Job item
Each line that includes the word "Matt" should be copied from the records.

[Page-level text extractions]
────────
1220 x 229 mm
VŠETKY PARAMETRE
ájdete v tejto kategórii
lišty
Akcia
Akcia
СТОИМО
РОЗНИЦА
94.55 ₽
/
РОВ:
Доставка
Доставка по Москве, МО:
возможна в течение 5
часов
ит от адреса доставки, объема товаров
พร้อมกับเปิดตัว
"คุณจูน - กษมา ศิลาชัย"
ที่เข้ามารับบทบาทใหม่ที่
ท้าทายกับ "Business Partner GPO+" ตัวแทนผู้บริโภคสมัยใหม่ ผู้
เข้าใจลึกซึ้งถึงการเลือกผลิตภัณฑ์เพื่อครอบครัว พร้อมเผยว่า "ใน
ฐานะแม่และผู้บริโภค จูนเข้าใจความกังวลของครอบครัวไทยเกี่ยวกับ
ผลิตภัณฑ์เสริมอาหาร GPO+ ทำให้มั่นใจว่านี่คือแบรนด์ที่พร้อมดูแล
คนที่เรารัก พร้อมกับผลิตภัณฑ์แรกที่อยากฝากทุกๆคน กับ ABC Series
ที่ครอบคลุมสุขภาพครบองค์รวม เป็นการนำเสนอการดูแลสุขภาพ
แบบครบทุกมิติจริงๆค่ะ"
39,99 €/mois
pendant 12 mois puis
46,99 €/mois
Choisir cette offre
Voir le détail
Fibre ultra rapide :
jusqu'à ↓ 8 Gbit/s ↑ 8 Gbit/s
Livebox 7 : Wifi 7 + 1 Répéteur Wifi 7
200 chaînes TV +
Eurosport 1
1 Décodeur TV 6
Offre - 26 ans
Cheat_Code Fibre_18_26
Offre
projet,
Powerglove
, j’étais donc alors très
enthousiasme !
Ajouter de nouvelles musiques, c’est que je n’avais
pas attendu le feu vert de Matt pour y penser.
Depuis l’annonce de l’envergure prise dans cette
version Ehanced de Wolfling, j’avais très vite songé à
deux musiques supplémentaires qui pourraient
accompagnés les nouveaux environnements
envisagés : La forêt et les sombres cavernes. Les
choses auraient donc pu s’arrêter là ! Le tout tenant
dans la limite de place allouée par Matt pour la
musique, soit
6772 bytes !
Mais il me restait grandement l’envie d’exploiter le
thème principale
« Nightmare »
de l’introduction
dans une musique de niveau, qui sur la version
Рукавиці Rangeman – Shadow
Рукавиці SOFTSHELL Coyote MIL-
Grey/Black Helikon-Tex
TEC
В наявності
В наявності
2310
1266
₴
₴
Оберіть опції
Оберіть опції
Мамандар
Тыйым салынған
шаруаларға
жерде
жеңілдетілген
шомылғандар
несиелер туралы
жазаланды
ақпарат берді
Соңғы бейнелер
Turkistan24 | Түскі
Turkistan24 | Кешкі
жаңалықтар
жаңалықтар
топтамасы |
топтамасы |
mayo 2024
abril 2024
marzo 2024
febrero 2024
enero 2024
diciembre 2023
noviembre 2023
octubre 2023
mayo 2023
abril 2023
────────
Output below
pas attendu le feu vert de Matt pour y penser.
dans la limite de place allouée par Matt pour la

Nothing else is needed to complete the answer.